The petition is directed to Councilmember Kevin McKeown, whom Borgia contacted about the incident via email on Monday.
McKeown responded he was aware of the problem on the bike path and supported banning scooters there.
"It will take aggressive enforcement to make safety happen on the bike path, which already was chaotic on a good weekend without scooters," McKeown told the Lookout in an email Wednesday.
City Manager Rick Cole, he added is "working on deployment with Chief Renaud, at a time when other issues are competing for police resources."
Some of those who signed the petition gave their reasons for doing so, including a perceived lack of enforcement.

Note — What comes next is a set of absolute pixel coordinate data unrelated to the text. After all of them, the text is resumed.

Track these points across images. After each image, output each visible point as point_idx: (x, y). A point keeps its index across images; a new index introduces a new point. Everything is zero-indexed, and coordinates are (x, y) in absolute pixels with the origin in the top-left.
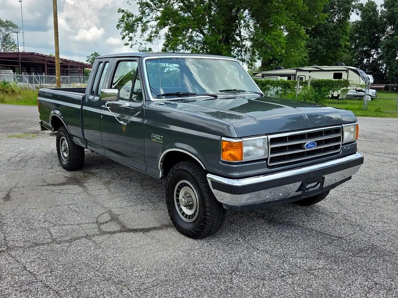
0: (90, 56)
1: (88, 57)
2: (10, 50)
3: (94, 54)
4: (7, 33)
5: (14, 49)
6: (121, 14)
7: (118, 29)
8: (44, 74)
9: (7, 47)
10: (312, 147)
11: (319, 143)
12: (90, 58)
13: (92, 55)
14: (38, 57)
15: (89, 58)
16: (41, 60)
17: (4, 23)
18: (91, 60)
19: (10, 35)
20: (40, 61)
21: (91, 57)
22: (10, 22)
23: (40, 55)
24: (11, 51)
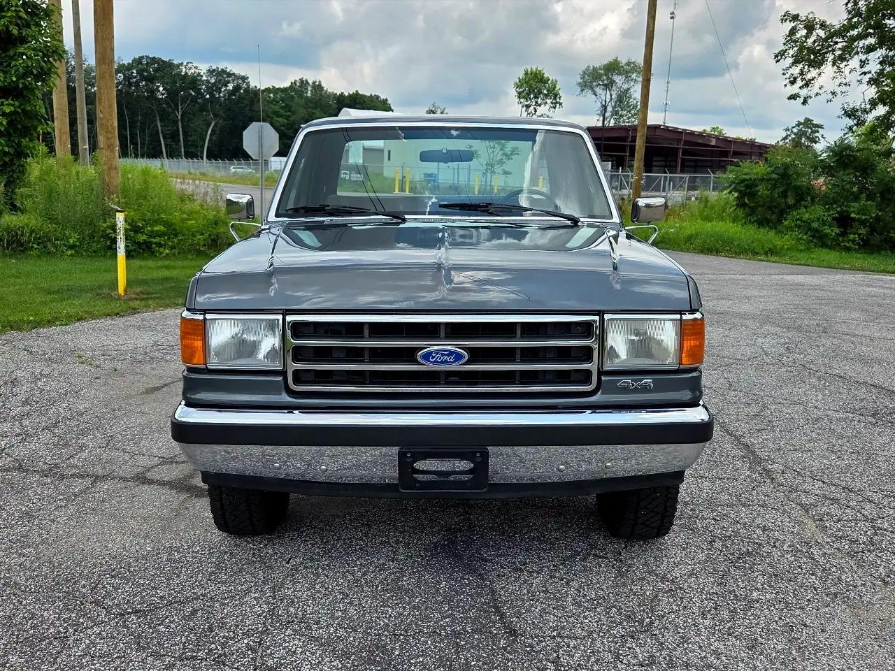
0: (793, 127)
1: (788, 130)
2: (627, 122)
3: (802, 121)
4: (626, 86)
5: (634, 120)
6: (789, 25)
7: (778, 61)
8: (620, 170)
9: (622, 116)
10: (446, 362)
11: (477, 355)
12: (792, 132)
13: (799, 124)
14: (667, 135)
15: (789, 133)
16: (672, 139)
17: (622, 67)
18: (794, 136)
19: (632, 90)
20: (671, 142)
21: (795, 130)
22: (634, 63)
23: (671, 130)
24: (627, 124)
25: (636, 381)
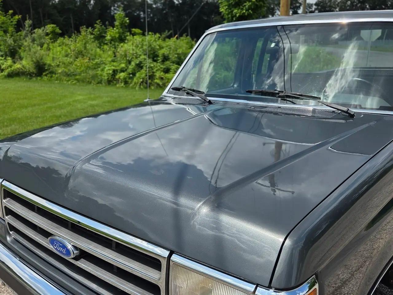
10: (63, 253)
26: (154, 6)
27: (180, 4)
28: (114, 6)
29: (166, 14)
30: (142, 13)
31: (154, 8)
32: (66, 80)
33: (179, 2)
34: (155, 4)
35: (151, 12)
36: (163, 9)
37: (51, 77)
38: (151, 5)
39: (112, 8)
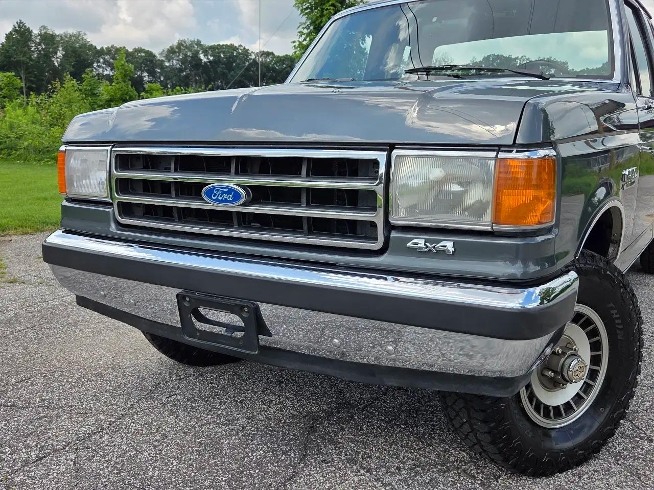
10: (227, 201)
25: (432, 242)
26: (167, 64)
27: (210, 62)
28: (98, 62)
29: (187, 77)
30: (145, 74)
31: (167, 67)
32: (35, 160)
33: (208, 59)
34: (169, 61)
35: (161, 74)
36: (181, 70)
37: (9, 155)
38: (162, 61)
39: (95, 65)
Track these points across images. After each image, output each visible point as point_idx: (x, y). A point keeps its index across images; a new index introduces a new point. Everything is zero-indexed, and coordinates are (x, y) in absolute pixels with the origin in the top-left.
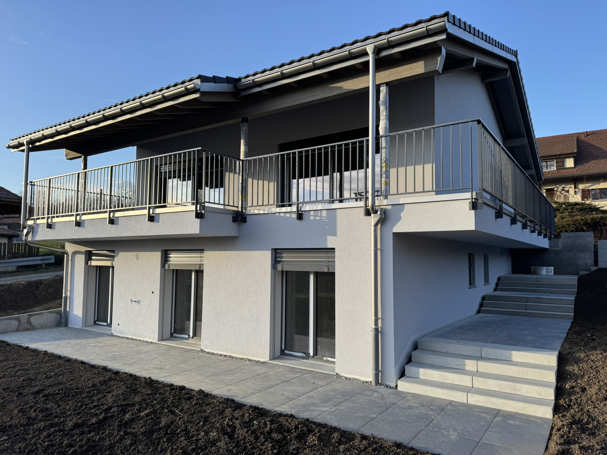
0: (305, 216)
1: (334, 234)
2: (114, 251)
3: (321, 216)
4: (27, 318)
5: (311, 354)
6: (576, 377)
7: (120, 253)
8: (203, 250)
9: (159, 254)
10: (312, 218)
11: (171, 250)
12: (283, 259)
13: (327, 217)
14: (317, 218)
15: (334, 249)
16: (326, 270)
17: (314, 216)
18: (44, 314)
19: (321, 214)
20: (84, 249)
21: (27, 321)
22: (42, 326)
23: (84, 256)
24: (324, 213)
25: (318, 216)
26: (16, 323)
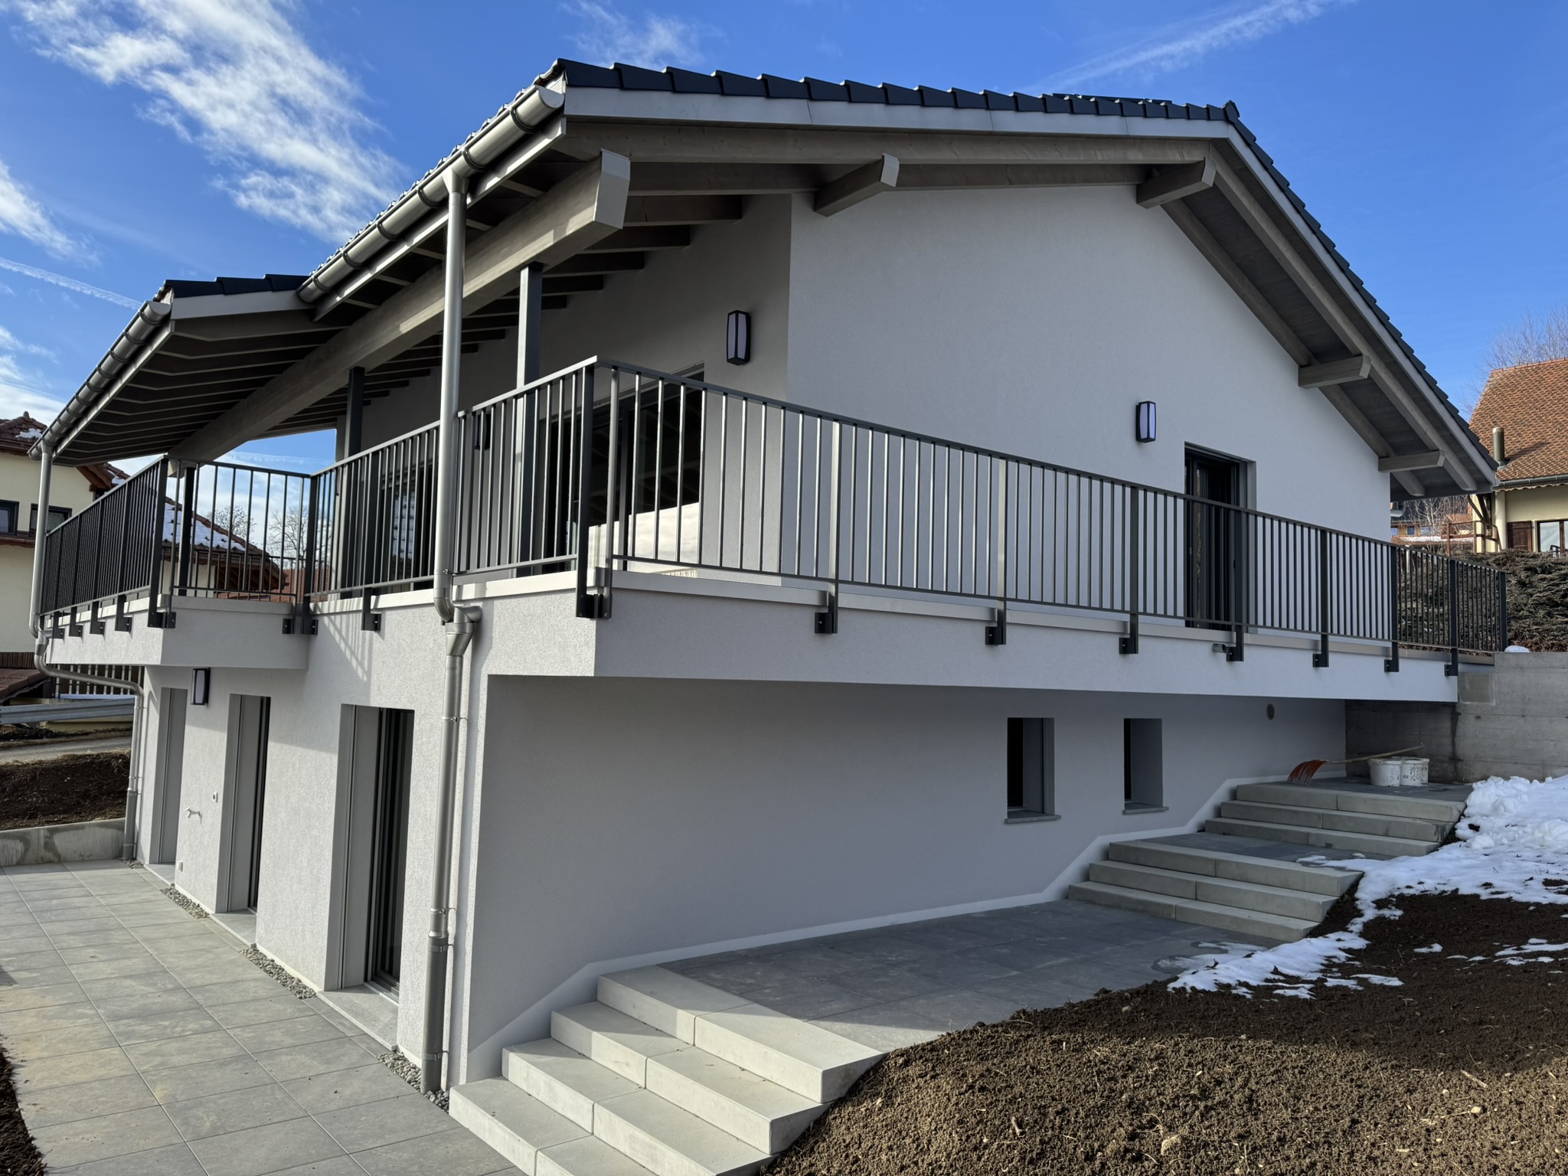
4: (46, 837)
15: (413, 713)
18: (87, 830)
21: (46, 844)
22: (81, 855)
23: (160, 700)
26: (19, 846)
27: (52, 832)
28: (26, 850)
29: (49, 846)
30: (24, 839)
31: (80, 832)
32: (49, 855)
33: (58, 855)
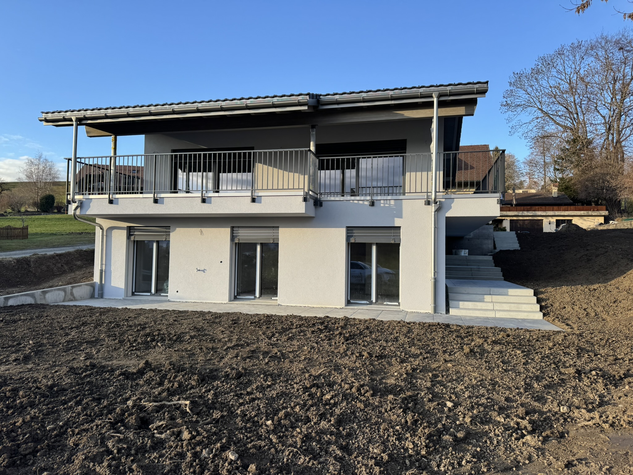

"The only way to discourage dangerous scooter riding is for the SMPD to ENFORCE basic safety laws," one person wrote. "A large ticket will convince people to learn how to ride safely. Nothing else will."
According to Rodriguez, as of July 14, police have made 1,281 stops involving motor scooters, leading to 672 citations.
Most have been in the Downtown and on Main Street, as well as along major boulevards such as Wilshire, he said.
"We've received tons of complaints," he said.
Starting next week, SMPD will launch a campaign to educate riders and enforce the law, Rodriguez said.
The campaign will continue for several months as the City launches its 16-month pilot program in September ("City Seeking Scooter and Bike Share Services for Pilot Program," July 13, 2018).
Borgia hopes to urge residents at Thursday night's meeting of Friends of Sunset Park to organize for next Tuesday's City Council meeting.
There is no item addressing scooters on the agenda, but the issue can be addressed during public comment, acording to the City Clerk.